International Herald Tribune
Economic Crisis in China as the Reform Effort Stalls
By Gerald Segal International Herald Tribune
SHANGHAI - China is undoubtedly a more politically and economically liberal place than five years ago, but now it is stalled on its road to greater market liberalization.
It has made impressive progress, creating more than 30 million private businesses and $208 billion worth of shareholding companies since 1979. And the decentralization of economic decision-making empowers local entrepreneurs. But the 20 years of reform makes it both harder and more dangerous to stop, even if Asia's economic crisis is giving Chinese leaders second thoughts about the virtues of capitalism.
China's current economic woes are a lethal mix of a Japan-like bubble and a Russia-like rusting state sector. GDP growth is officially put at an annual rate of 7 percent, after adjustment for inflation, but it is falling, and Chinese officials privately admit that the economy is effectively in recession.
GDP growth of 3 to 4 percent is necessary simply to absorb new entrants to the labor market. A further 4 percent of GDP is accounted for by unsalable products of state-owned industries. China is not a haven of economic prosperity in the regional storm.
In fact, it has a banking system on the verge of bankruptcy. A best-selling book in China by He Qinglian suggests that some 60 percent of bank loans are nonperforming. Half the personal savings of Chinese has been lost by banks in unrecoverable loans to state-owned firms.
In what Mr. He calls ''marketization of power,'' a small elite is siphoning off so much domestic and foreign capital that since 1992 China has exported more funds than it has imported. No wonder it announced new controls on the export of foreign currency on Aug. 20.
The deflationary pressures are enormous. Inventories rotting in warehouses are worth $360 billion. Some 70 percent of new real estate is empty; the Pudong district of Shanghai has both the world's largest office tower and the biggest vacancy rate. Industry is running at only half of capacity. Price deflation reached 3 percent in August and gathers pace.
As Mr. He explains, with the disparity between rich and poor greater in China than in the United States since 1994, there are far fewer people with a stake in the current partial capitalist system as China enters a time of dangerous crisis.
Hence the official call in mid-September for a fiscal stimulus to the 70 percent of Chinese who live in the rural economy and have been neglected in the last 10 years of reform.

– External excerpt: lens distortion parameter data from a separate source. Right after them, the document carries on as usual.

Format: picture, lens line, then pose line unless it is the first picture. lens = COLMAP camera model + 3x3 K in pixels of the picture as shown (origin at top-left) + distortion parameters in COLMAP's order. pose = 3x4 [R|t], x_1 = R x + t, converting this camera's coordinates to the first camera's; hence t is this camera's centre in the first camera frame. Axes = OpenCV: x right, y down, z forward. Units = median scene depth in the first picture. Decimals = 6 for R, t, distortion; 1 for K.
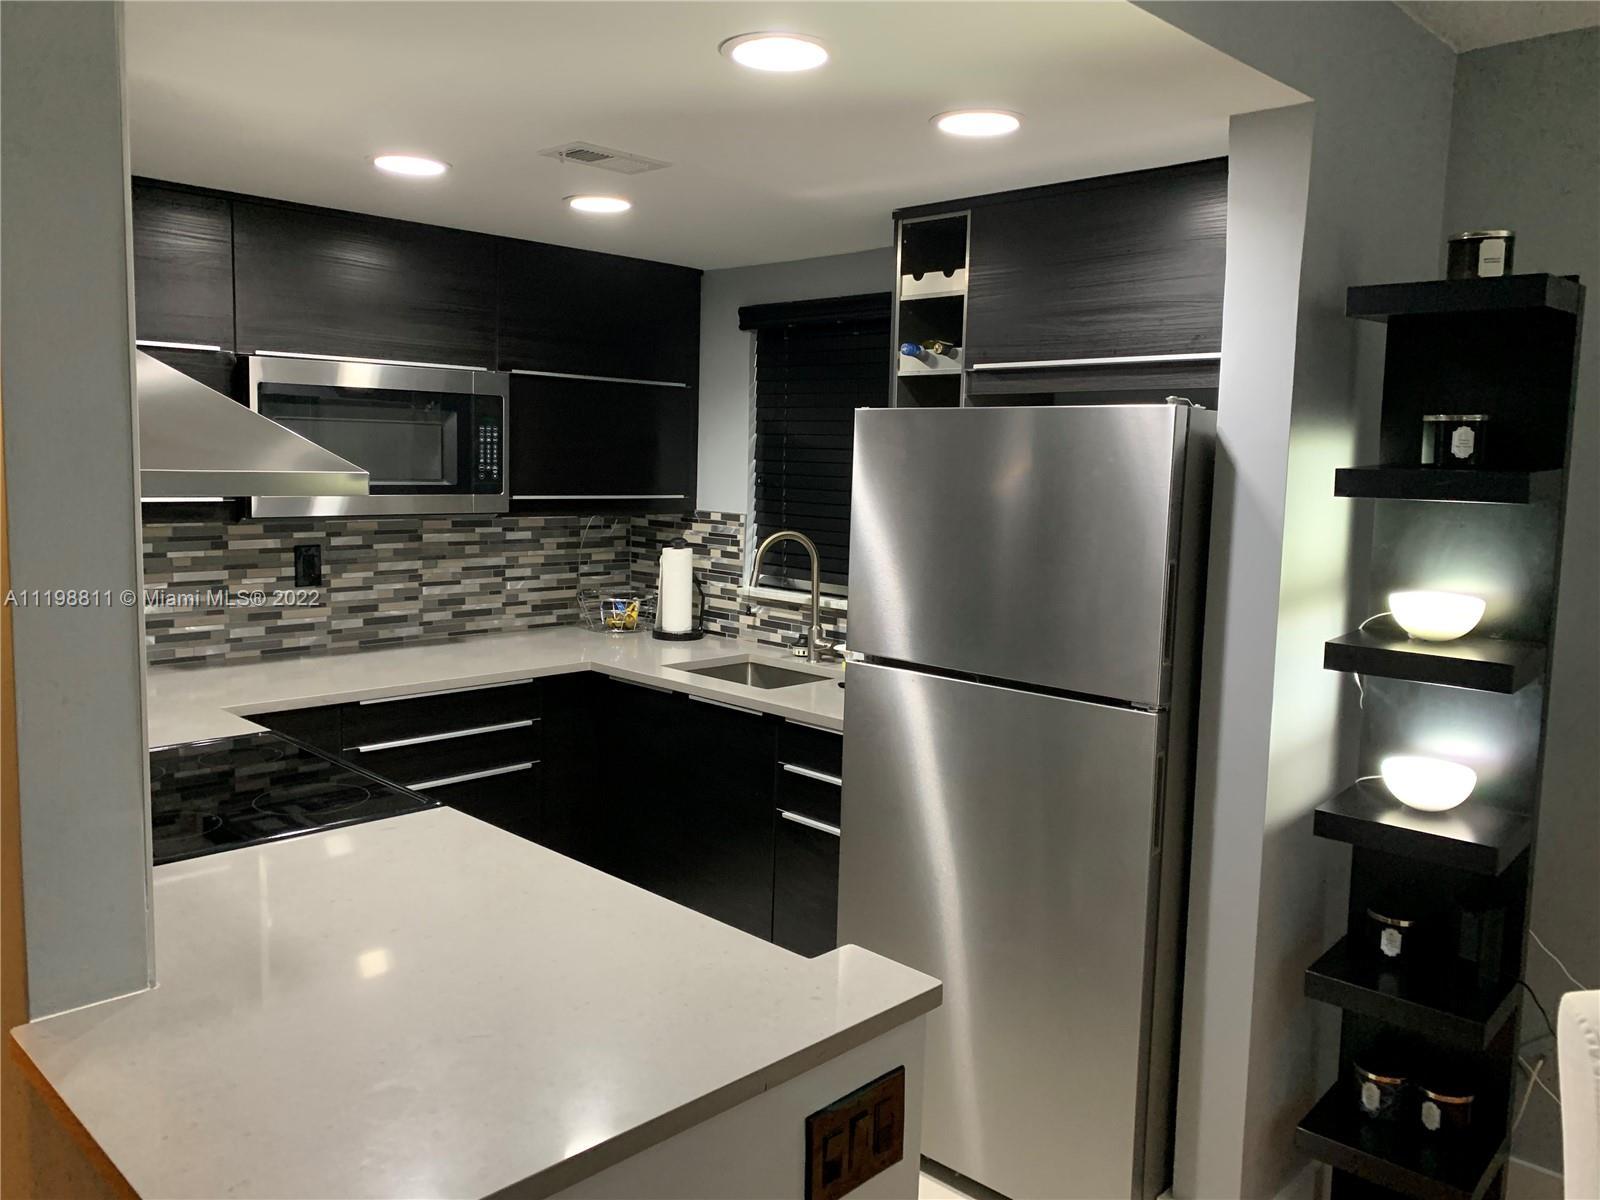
lens RADIAL K [[1231.2, 0, 813.8], [0, 1231.2, 625.2], [0, 0, 1]] dist [0.016425, -0.038856]
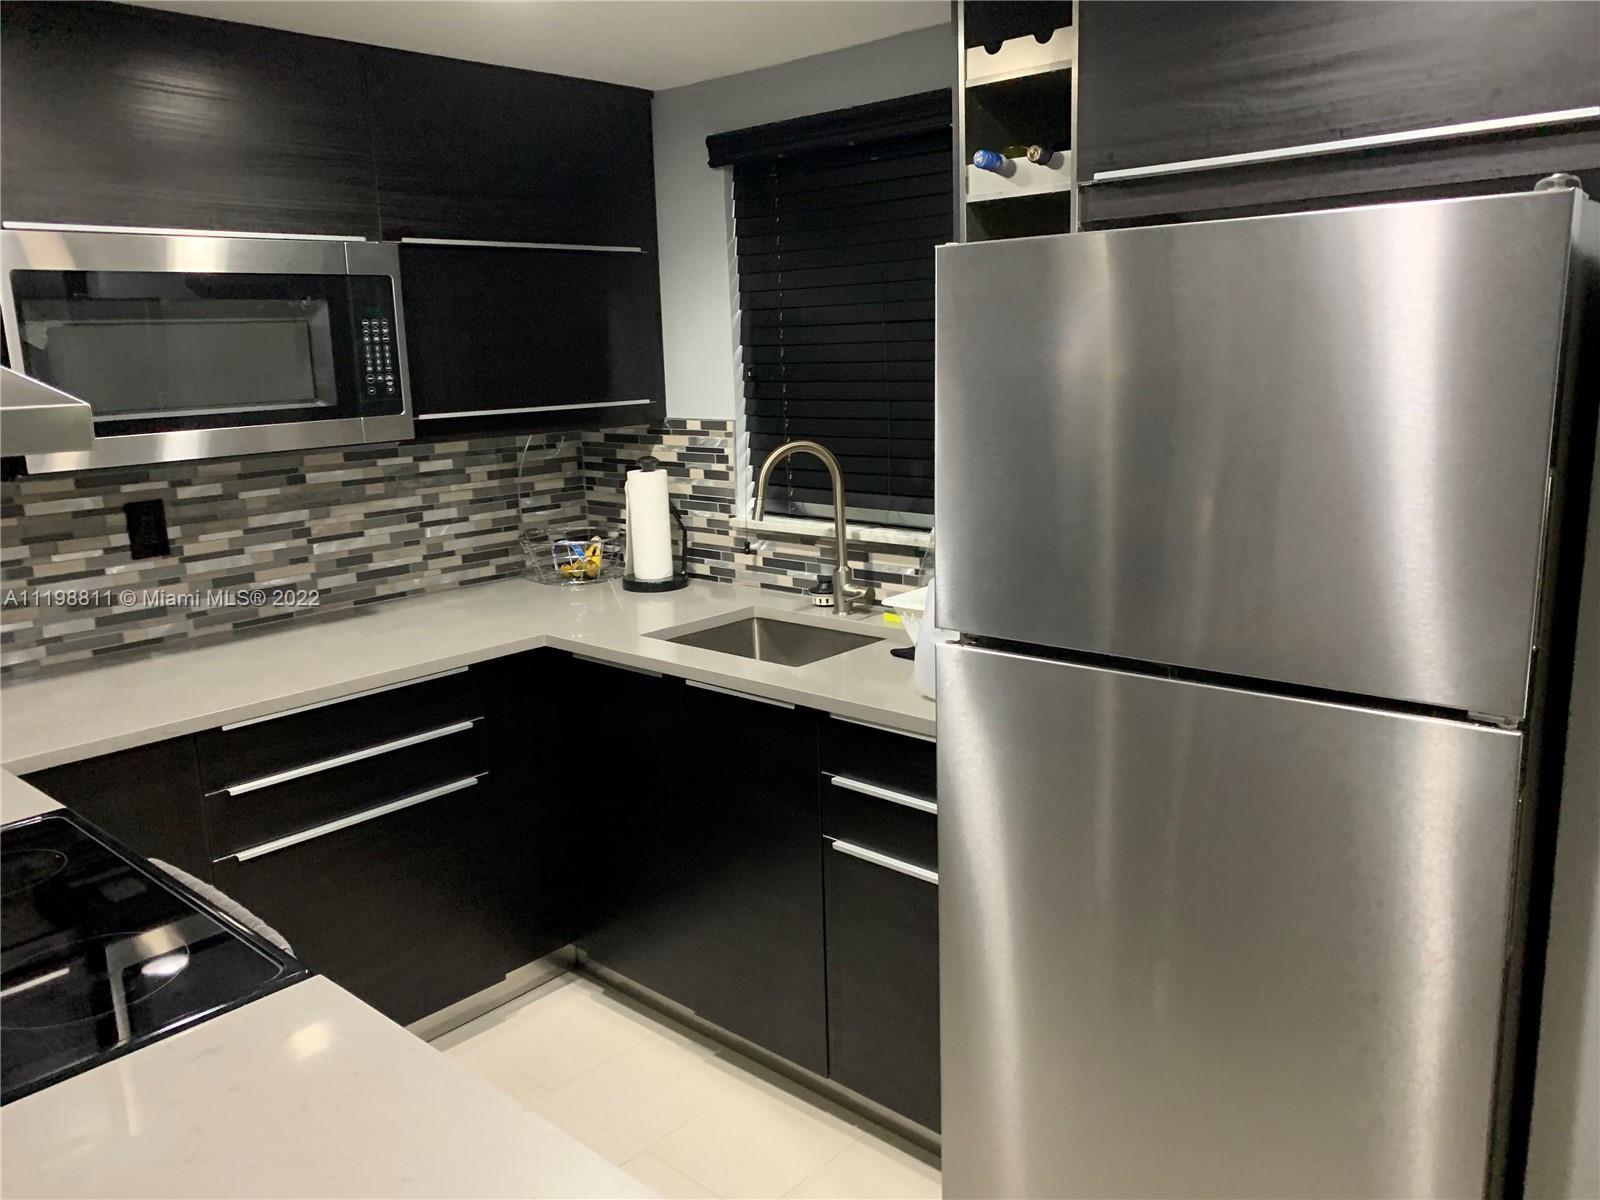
lens RADIAL K [[1231.2, 0, 796.4], [0, 1231.2, 627.3], [0, 0, 1]] dist [0.016425, -0.038856]
pose [[0.997624, -0.065492, 0.021390, -0.044778], [0.063332, 0.993965, 0.089564, -0.030920], [-0.027127, -0.087997, 0.995751, 0.251768]]
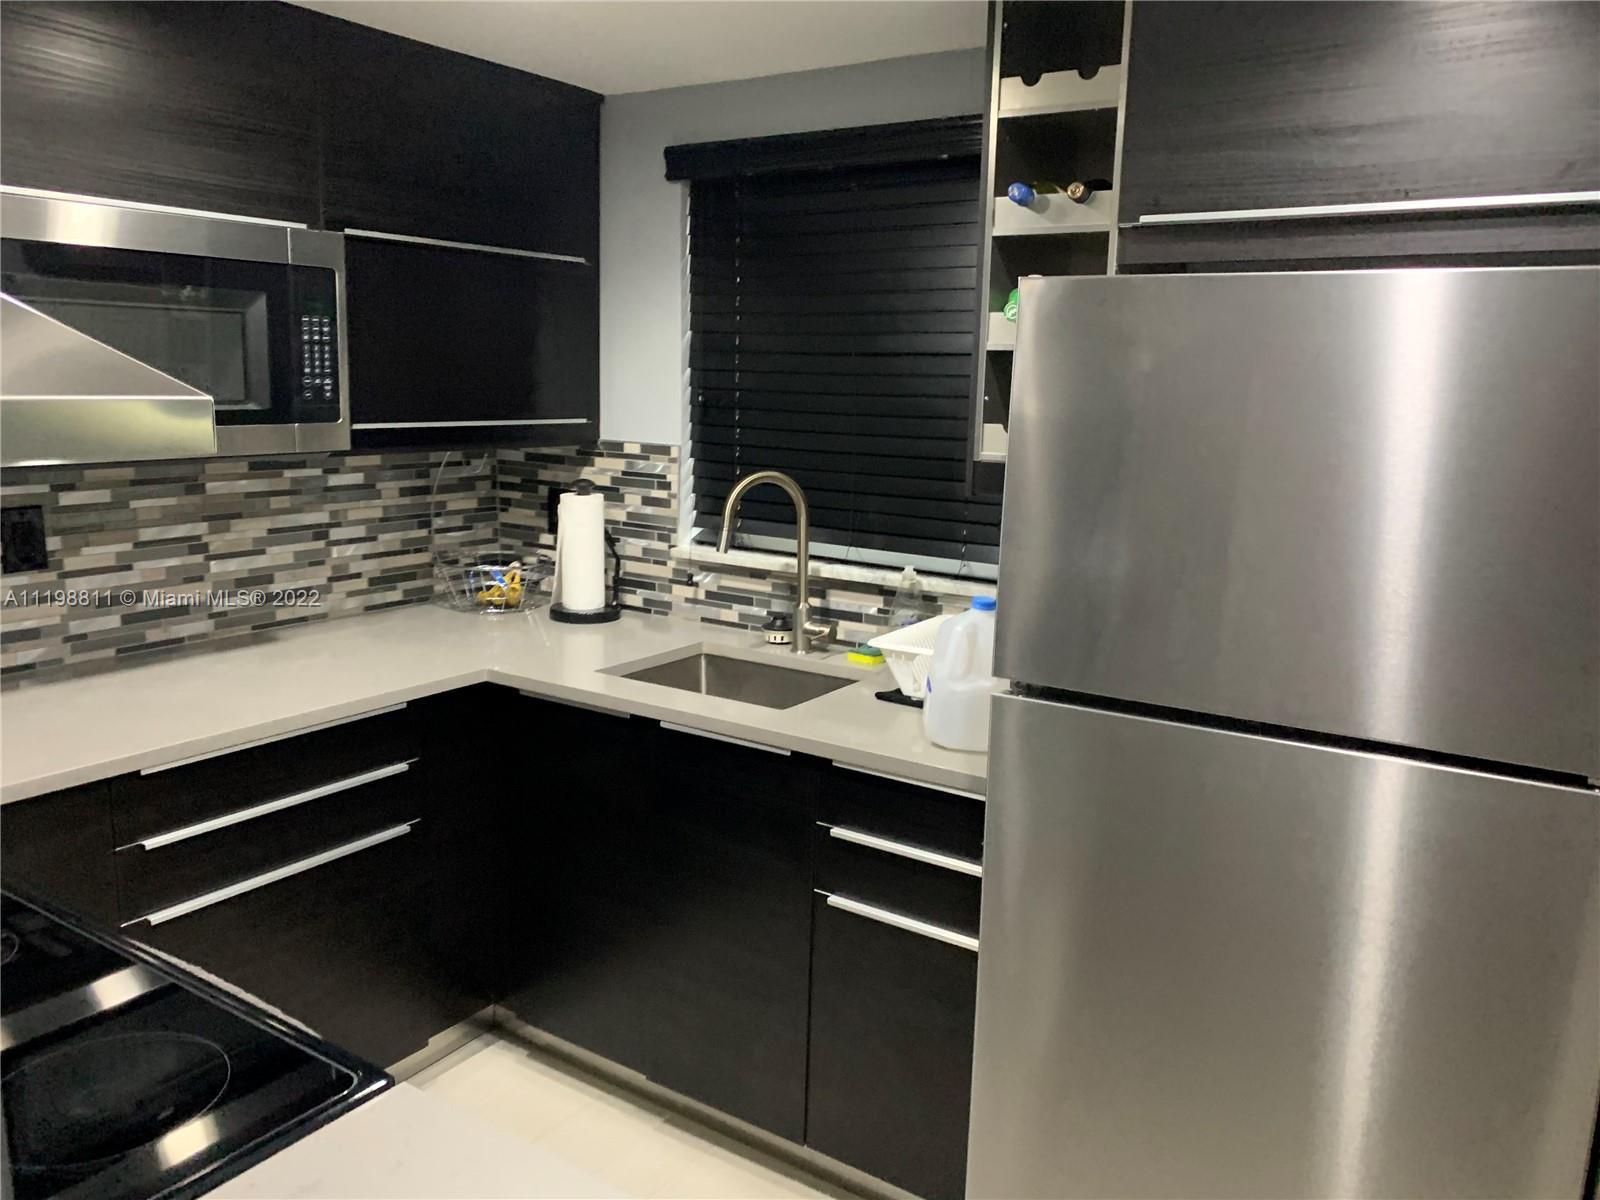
lens RADIAL K [[1231.2, 0, 792.1], [0, 1231.2, 631.4], [0, 0, 1]] dist [0.016425, -0.038856]
pose [[0.982831, -0.041270, 0.179834, -0.133890], [0.027574, 0.996572, 0.078003, -0.038570], [-0.182437, -0.071705, 0.980599, 0.294644]]
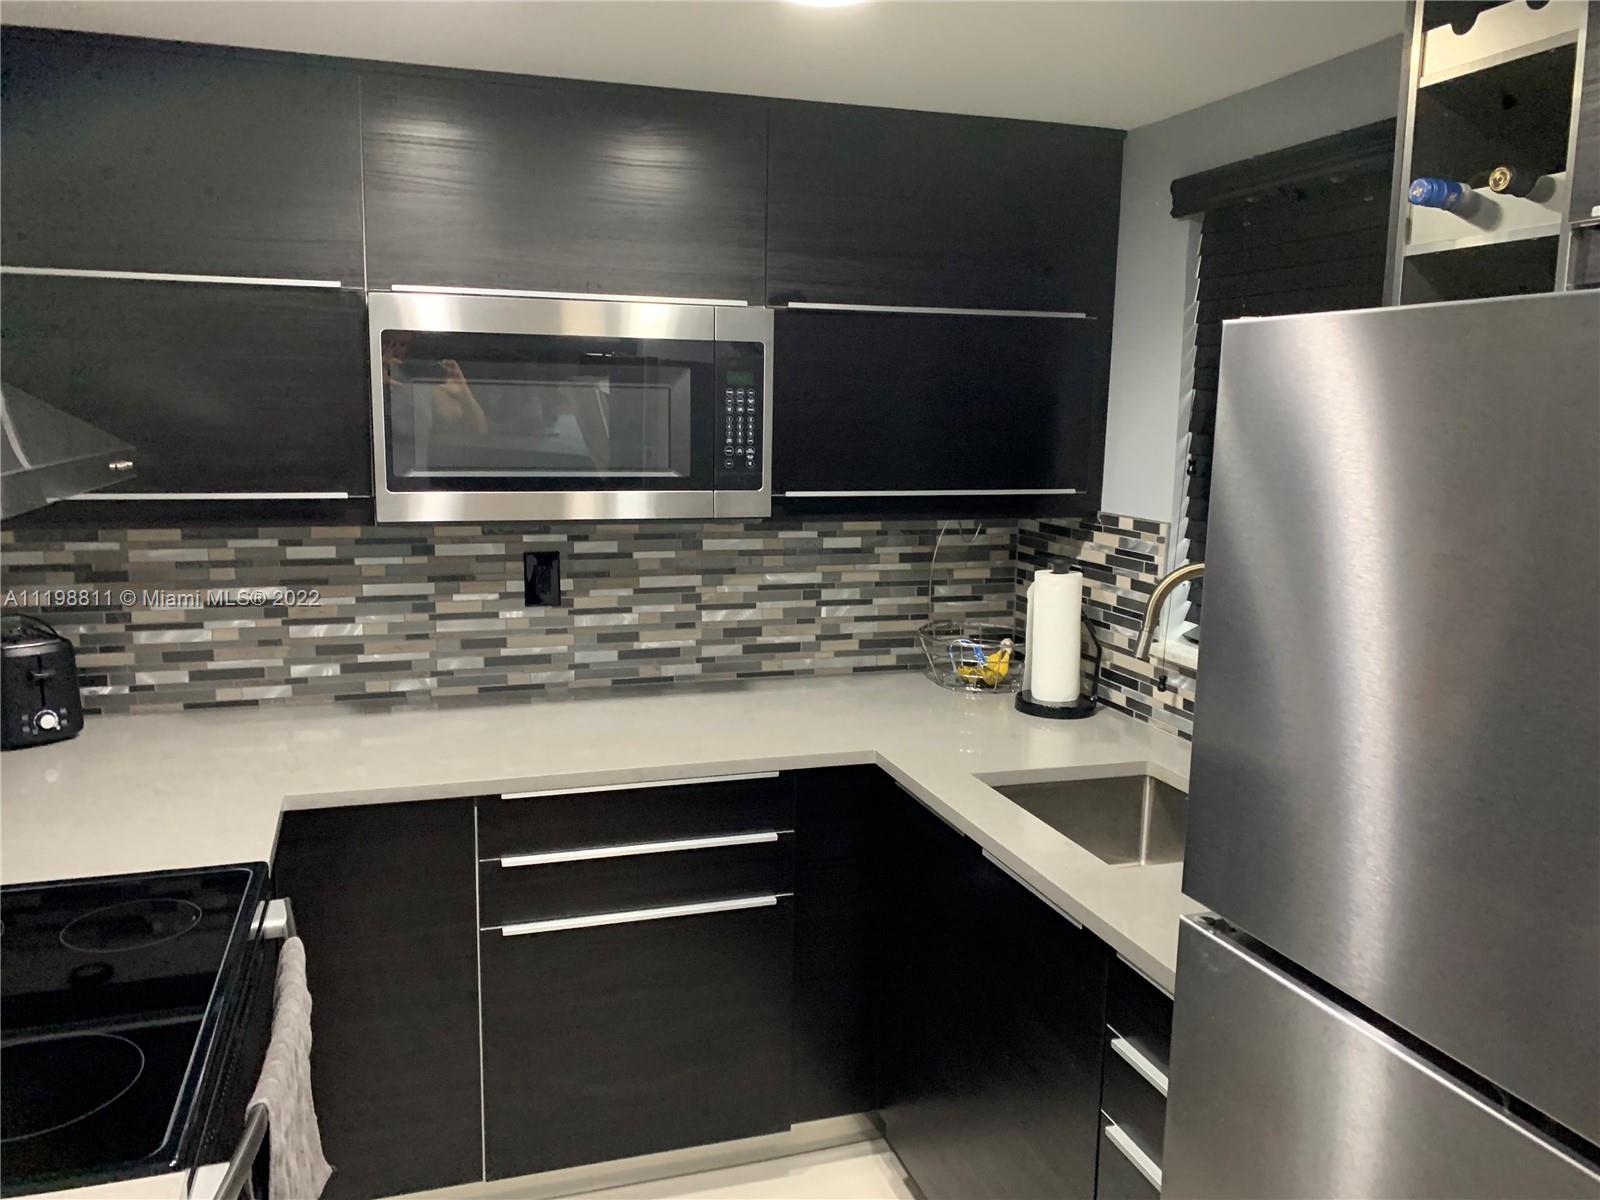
lens RADIAL K [[1231.2, 0, 758.6], [0, 1231.2, 588.1], [0, 0, 1]] dist [0.016425, -0.038856]
pose [[0.869983, 0.055877, -0.489906, 0.073603], [-0.055681, 0.998336, 0.014987, -0.060257], [0.489928, 0.014240, 0.871646, 0.399312]]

The fact that such devastating economic data are freely available is testimony both to the more open political environment and to the extent to which President Jiang Zemin is trying to distance himself from the economic policies attributed to Deng Xiaoping.
Mr. Jiang has tried several new strategies, most notably the much ballyhooed spring reforms by Prime Minister Zhu Rongji. But Mr. Zhu's attempt to slash the government bureaucracy by half has been headed off by powerful vested interests and those worried about rising unemployment and social unrest in a deflating economy.
The sell-off and restructuring of state firms has been halted. Far from cutting bank lending to the state sector, the order went out in July to increase spending, thereby worsening the banking crisis. The announced sell-off of government-owned housing has been suspended; so have plans to liberalize grain sales.
Mr. Zhu's failures have led Mr. Jiang to try another way to de-marketize power by selling off the moneymaking enterprises of the armed forces. This, too, is unlikely to work.
It is heartening that China's leadership seems to know what must be done to eliminate these systemic problems, but the failures in Japan and Russia to tackle their versions of similar crises are evidence that good intentions are not enough.
When observers worried that China's post-Deng leadership was weak, it was not so much that they doubted that Mr. Jiang could consolidate his Communist Party position against rivals, but rather that he might not have the power and authority to undertake difficult reforms.
China is in no state to be a serious threat to the outside world
economically, militarily or in any other way. In fact, a China that loses
its reforming nerve is merely a threat to itself.
The writer is director of studies at the International Institute for Strategic Studies in London and director of the Britain's Pacific Asia Program. He contributed this comment to the International Herald Tribune.